RNA-seq analysis pipeline focusing on long ncRNAs (3/11/2016)
Fri, Mar 11, 2016 at 5:09 AM
Customer asks about analysis pipeline for strand-specific RNA-seq data with focus on identifying long non-coding RNAs. He also asks about how to analyze the coding counterpart of the long non-coding transcripts.
Fri, Mar 11, 2016 at 10:42 AM
AccuraScience LB: Assuming that it is a model organism species with a high-quality reference genome and annotation of protein-coding genes in Ensembl, a "typical" analysis pipeline for RNA-seq data focusing on identifying long non-coding RNAs (lncRNAs) would include the following - starting from Cufflinks analysis results: (1) annotate all transcripts based on gene models documented in Ensembl, and produce lists of (a) transcripts that can be annotated as known protein-coding genes, (b) transcripts that can be annotated as known ncRNAs, and (c) transcripts that cannot be annotated as known genes or known ncRNAs - this category of transcripts are called "novel transcripts". (2) Perform coding potential prediction of the novel transcripts, which produces lists of (c1) novel coding RNAs and (c2) novel non-coding transcripts. The whole list of ncRNAs will be (b)+(c2).

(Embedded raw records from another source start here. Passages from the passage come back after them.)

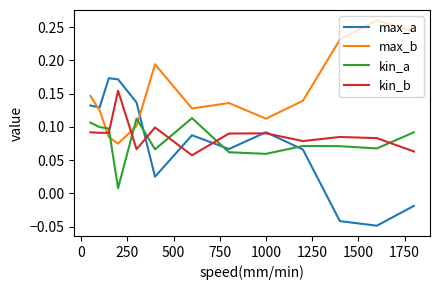

True or false: max_a and kin_b intersect in this chart.

True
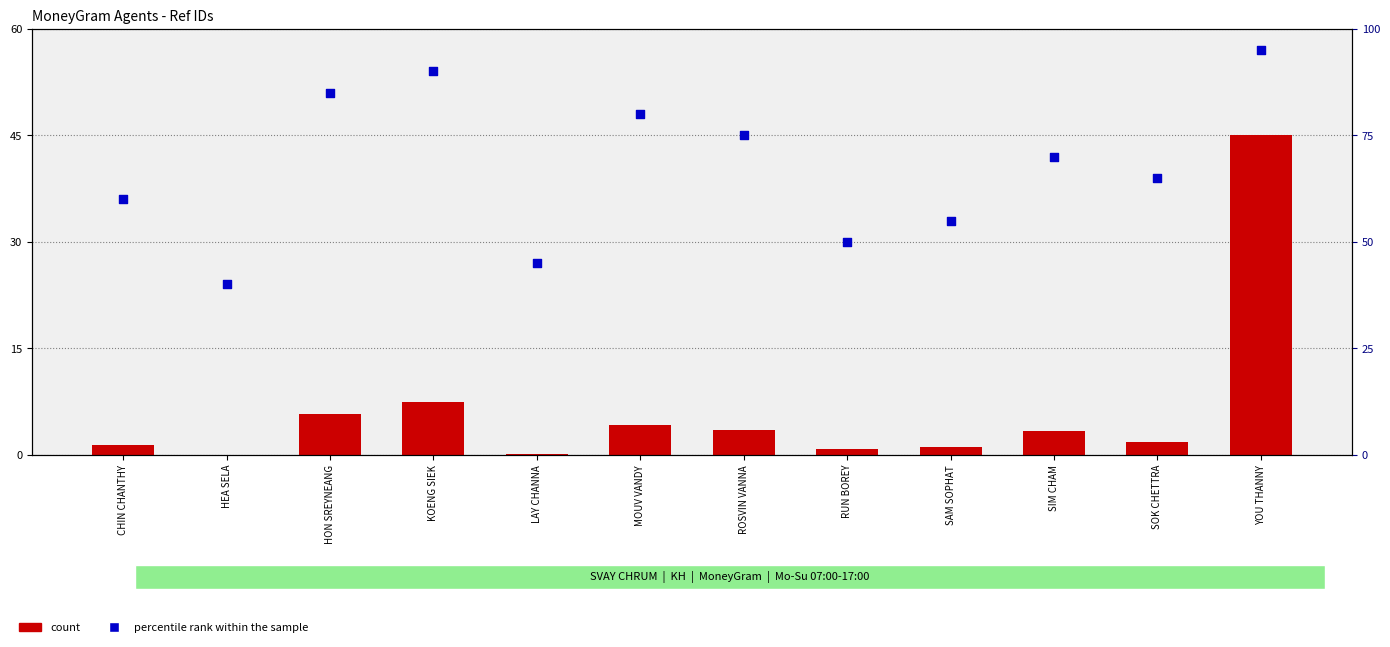

Which series has the largest Y range (max minus min)?

percentile rank within the sample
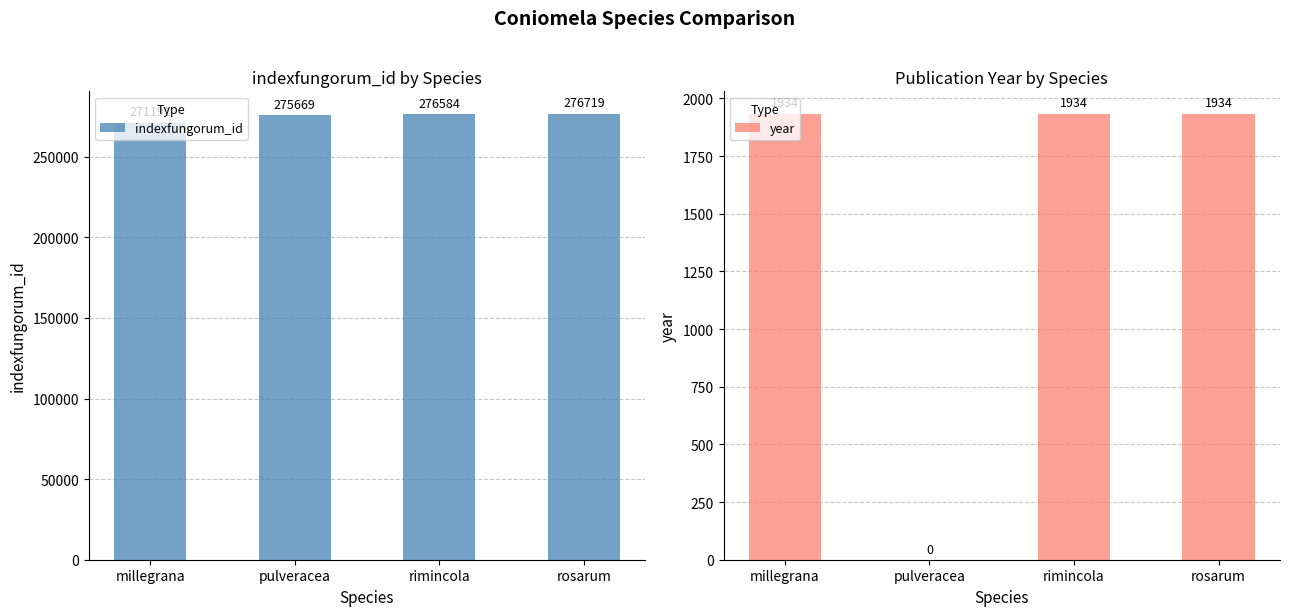

At which label does year reach its minimum?

pulveracea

Most of the functionally characterized lncRNAs work in cis, i.e., they have “counterpart” protein-coding genes that reside in close proximity to them on the genome. We can produce a list of these protein-coding genes with ease. It is important to note that some lncRNAs work in trans, that is, their “counterparts” reside in remote locations. Whether a lncRNA work in cis or in trans can only be determined through functional studies.
Note: LB stands for Lead Bioinformatician. n AccuraScience LB is a senior bioinformatics expert and leader of an AccuraScience data analysis team.
Disclaimer: This text was selected and edited based on genuine communications that took place between a customer and AccuraScience data analysis team at specified dates and times. The editing was made to protect the customer’s privacy and for brevity. The edited text may or may not have been reviewed and approved by the customer. AccuraScience is solely responsible for the accuracy of the information reflected in this text.